__Requirement__. Reproduce from the records below, with no pictures, exactly the lines between the one containing "chất lượng cho người tiêu dùng." and the one containing "problemas universitarios: Vol. 35", inclusive.

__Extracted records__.
◇ ◇ ◇ ◇

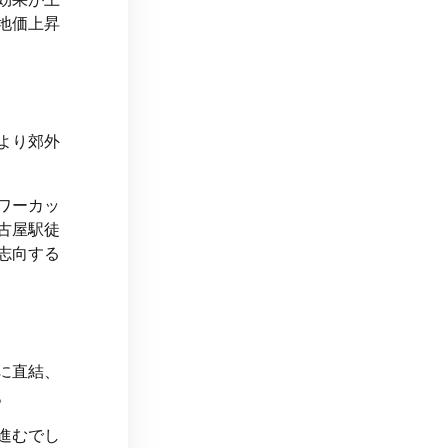
地価上昇
より郊外
ワーカッ
古屋駅徒
志向する
に直結、
。
進むでし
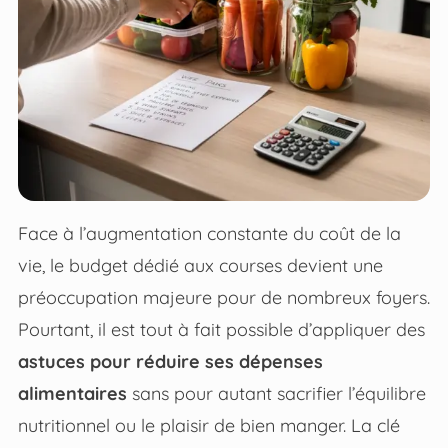
Face à l’augmentation constante du coût de la
vie, le budget dédié aux courses devient une
préoccupation majeure pour de nombreux foyers.
Pourtant, il est tout à fait possible d’appliquer des
astuces pour réduire ses dépenses
alimentaires
sans pour autant sacrifier l’équilibre
nutritionnel ou le plaisir de bien manger. La clé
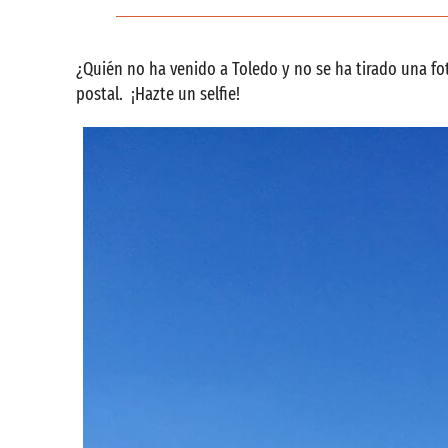
¿Quién no ha venido a Toledo y no se ha tirado una fo
postal. ¡Hazte un selfie!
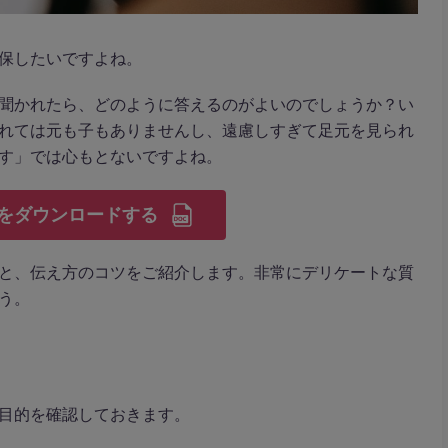
保したいですよね。
聞かれたら、どのように答えるのがよいのでしょうか？い
れては元も子もありませんし、遠慮しすぎて足元を見られ
す」では心もとないですよね。
をダウンロードする
と、伝え方のコツをご紹介します。非常にデリケートな質
う。
目的を確認しておきます。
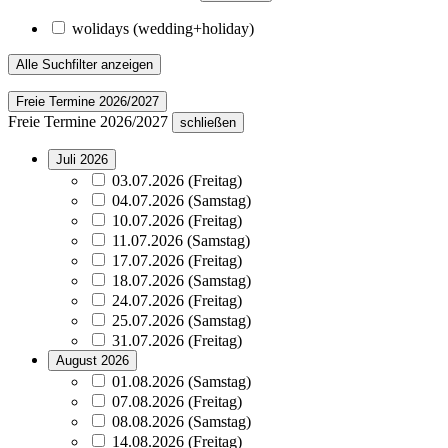
wolidays (wedding+holiday)
Alle Suchfilter anzeigen
Freie Termine 2026/2027
Freie Termine 2026/2027
schließen
Juli 2026
03.07.2026 (Freitag)
04.07.2026 (Samstag)
10.07.2026 (Freitag)
11.07.2026 (Samstag)
17.07.2026 (Freitag)
18.07.2026 (Samstag)
24.07.2026 (Freitag)
25.07.2026 (Samstag)
31.07.2026 (Freitag)
August 2026
01.08.2026 (Samstag)
07.08.2026 (Freitag)
08.08.2026 (Samstag)
14.08.2026 (Freitag)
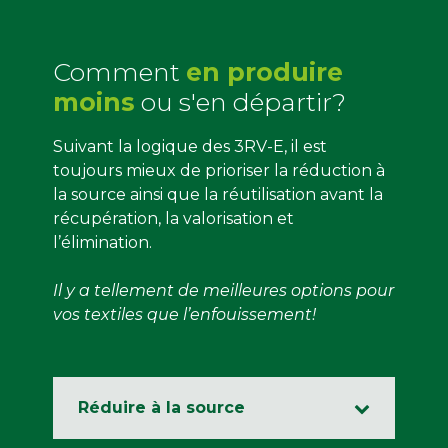
Comment
en produire
moins
ou s'en départir?
Suivant la logique des 3RV-E, il est
toujours mieux de prioriser la réduction à
la source ainsi que la réutilisation avant la
récupération, la valorisation et
l’élimination.
Il y a tellement de meilleures options pour
vos textiles que l’enfouissement!
Réduire à la source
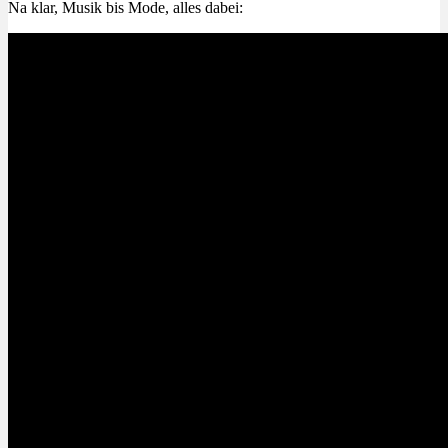
Na klar, Musik bis Mode, alles dabei:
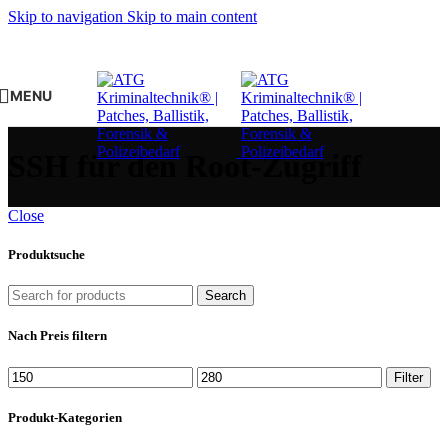
Skip to navigation
Skip to main content
MENU
SSH für den Root-Zugriff
Close
Produktsuche
Search
Nach Preis filtern
Min.
Max.
Filter
Preis
Preis
Produkt-Kategorien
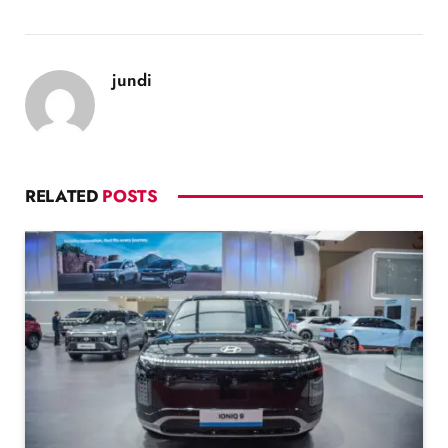
jundi
RELATED
POSTS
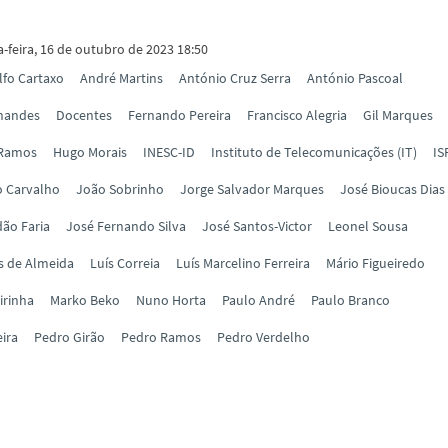
-feira, 16 de outubro de 2023 18:50
lfo Cartaxo
André Martins
António Cruz Serra
António Pascoal
rnandes
Docentes
Fernando Pereira
Francisco Alegria
Gil Marques
 Ramos
Hugo Morais
INESC-ID
Instituto de Telecomunicações (IT)
IS
o Carvalho
João Sobrinho
Jorge Salvador Marques
José Bioucas Dias
ão Faria
José Fernando Silva
José Santos-Victor
Leonel Sousa
s de Almeida
Luís Correia
Luís Marcelino Ferreira
Mário Figueiredo
irinha
Marko Beko
Nuno Horta
Paulo André
Paulo Branco
eira
Pedro Girão
Pedro Ramos
Pedro Verdelho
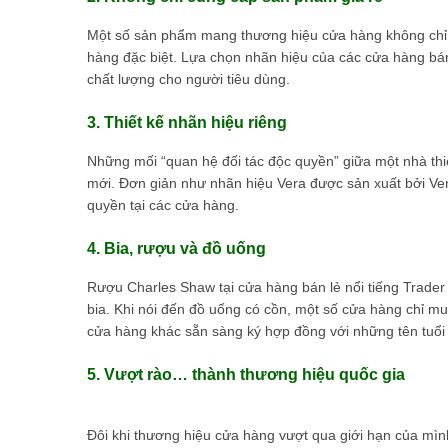
Một số sản phẩm mang thương hiệu cửa hàng không chỉ 
hàng đặc biệt. Lựa chọn nhãn hiệu của các cửa hàng bá
chất lượng cho người tiêu dùng.
3. Thiết kế nhãn hiệu riêng
Những mối “quan hệ đối tác độc quyền” giữa một nhà thiế
mới. Đơn giản như nhãn hiệu Vera được sản xuất bởi Ve
quyền tại các cửa hàng.
4. Bia, rượu và đồ uống
Rượu Charles Shaw tại cửa hàng bán lẻ nổi tiếng Trader
bia. Khi nói đến đồ uống có cồn, một số cửa hàng chỉ 
cửa hàng khác sẵn sàng ký hợp đồng với những tên tuổi n
5. Vượt rào… thành thương hiệu quốc gia
Đôi khi thương hiệu cửa hàng vượt qua giới hạn của mìn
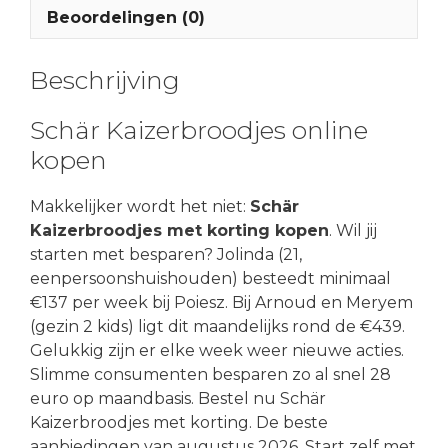
Beoordelingen (0)
Beschrijving
Schär Kaizerbroodjes online
kopen
Makkelijker wordt het niet:
Schär
Kaizerbroodjes met korting kopen
. Wil jij
starten met besparen? Jolinda (21,
eenpersoonshuishouden) besteedt minimaal
€137 per week bij Poiesz. Bij Arnoud en Meryem
(gezin 2 kids) ligt dit maandelijks rond de €439.
Gelukkig zijn er elke week weer nieuwe acties.
Slimme consumenten besparen zo al snel 28
euro op maandbasis. Bestel nu Schär
Kaizerbroodjes met korting. De beste
aanbiedingen van augustus 2026. Start zelf met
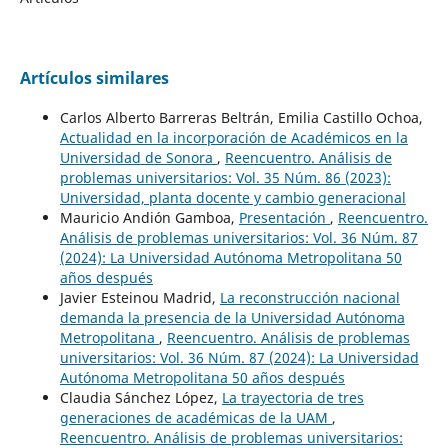
Artículos similares
Carlos Alberto Barreras Beltrán, Emilia Castillo Ochoa,
Actualidad en la incorporación de Académicos en la
Universidad de Sonora
,
Reencuentro. Análisis de
problemas universitarios: Vol. 35 Núm. 86 (2023):
Universidad, planta docente y cambio generacional
Mauricio Andión Gamboa,
Presentación
,
Reencuentro.
Análisis de problemas universitarios: Vol. 36 Núm. 87
(2024): La Universidad Autónoma Metropolitana 50
años después
Javier Esteinou Madrid,
La reconstrucción nacional
demanda la presencia de la Universidad Autónoma
Metropolitana
,
Reencuentro. Análisis de problemas
universitarios: Vol. 36 Núm. 87 (2024): La Universidad
Autónoma Metropolitana 50 años después
Claudia Sánchez López,
La trayectoria de tres
generaciones de académicas de la UAM
,
Reencuentro. Análisis de problemas universitarios:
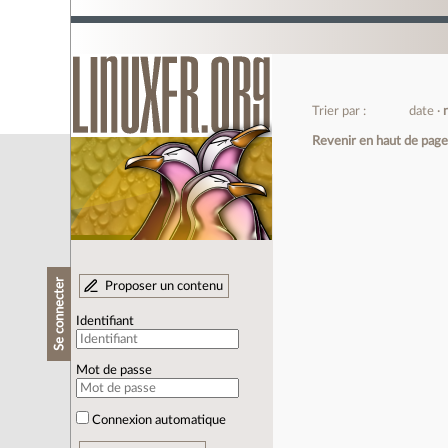
Trier par :
date
Revenir en haut de pag
Se connecter
Proposer un contenu
Identifiant
Mot de passe
Connexion automatique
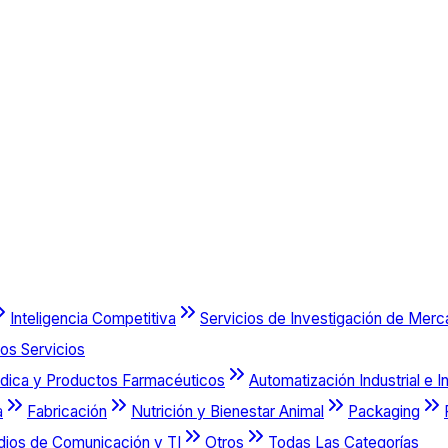
Inteligencia Competitiva
Servicios de Investigación de Mer
os Servicios
dica y Productos Farmacéuticos
Automatización Industrial e I
a
Fabricación
Nutrición y Bienestar Animal
Packaging
dios de Comunicación y TI
Otros
Todas Las Categorías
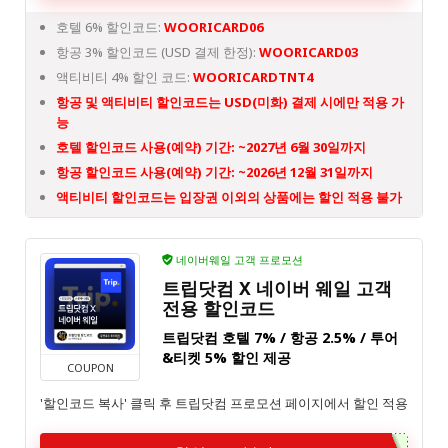
호텔 6% 할인코드:
WOORICARD06
항공 3% 할인코드 (USD 결제 한정):
WOORICARD03
액티비티 4% 할인 코드:
WOORICARDTNT4
항공 및 액티비티 할인코드는 USD(미화) 결제 시에만 적용 가
능
호텔 할인코드 사용(예약) 기간: ~2027년 6월 30일까지
항공 할인코드 사용(예약) 기간: ~2026년 12월 31일까지
액티비티 할인코드는 입장권 이외의 상품에는 할인 적용 불가
네이버웨일 고객 프로모션
트립닷컴 X 네이버 웨일 고객
전용 할인코드
트립닷컴 호텔 7% / 항공 2.5% / 투어
&티켓 5% 할인 제공
COUPON
'할인코드 복사' 클릭 후 트립닷컴 프로모션 페이지에서 할인 적용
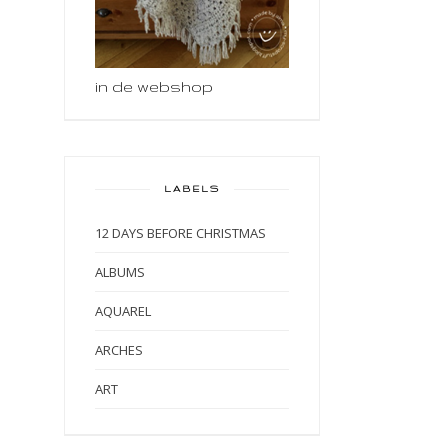
in de webshop
LABELS
12 DAYS BEFORE CHRISTMAS
ALBUMS
AQUAREL
ARCHES
ART
ART BY MARLENE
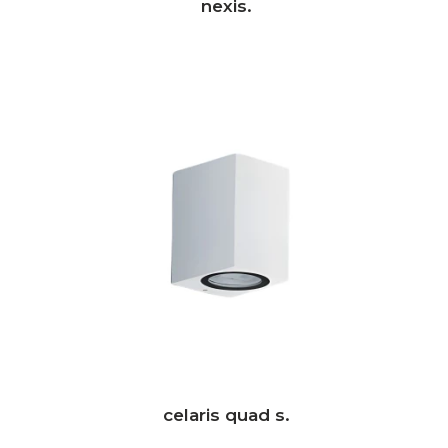
nexis.
celaris quad s.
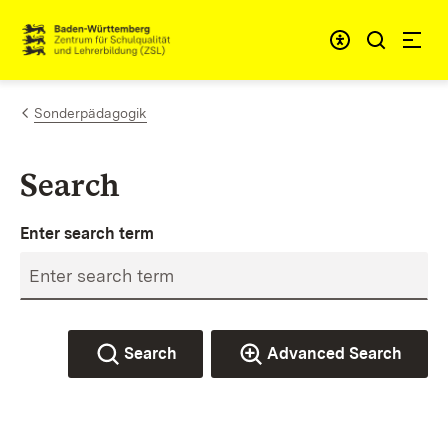
Skip to content
Link to homepage
Sonderpädagogik
Search
Enter search term
Search
Advanced Search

◇ ◇ ◇ ◇

__Answer space__.
chất lượng cho người tiêu dùng.
3. Thiết kế nhãn hiệu riêng
Những mối “quan hệ đối tác độc quyền” giữa một nhà thiế
mới. Đơn giản như nhãn hiệu Vera được sản xuất bởi Ve
quyền tại các cửa hàng.
4. Bia, rượu và đồ uống
Rượu Charles Shaw tại cửa hàng bán lẻ nổi tiếng Trader
bia. Khi nói đến đồ uống có cồn, một số cửa hàng chỉ 
cửa hàng khác sẵn sàng ký hợp đồng với những tên tuổi n
5. Vượt rào… thành thương hiệu quốc gia
Đôi khi thương hiệu cửa hàng vượt qua giới hạn của mìn
Beoordelingen (0)
Beschrijving
Schär Kaizerbroodjes online
kopen
Makkelijker wordt het niet:
Schär
Kaizerbroodjes met korting kopen
. Wil jij
starten met besparen? Jolinda (21,
eenpersoonshuishouden) besteedt minimaal
€137 per week bij Poiesz. Bij Arnoud en Meryem
(gezin 2 kids) ligt dit maandelijks rond de €439.
Gelukkig zijn er elke week weer nieuwe acties.
Slimme consumenten besparen zo al snel 28
euro op maandbasis. Bestel nu Schär
Kaizerbroodjes met korting. De beste
aanbiedingen van augustus 2026. Start zelf met
Artículos similares
Carlos Alberto Barreras Beltrán, Emilia Castillo Ochoa,
Actualidad en la incorporación de Académicos en la
Universidad de Sonora
,
Reencuentro. Análisis de
problemas universitarios: Vol. 35 Núm. 86 (2023):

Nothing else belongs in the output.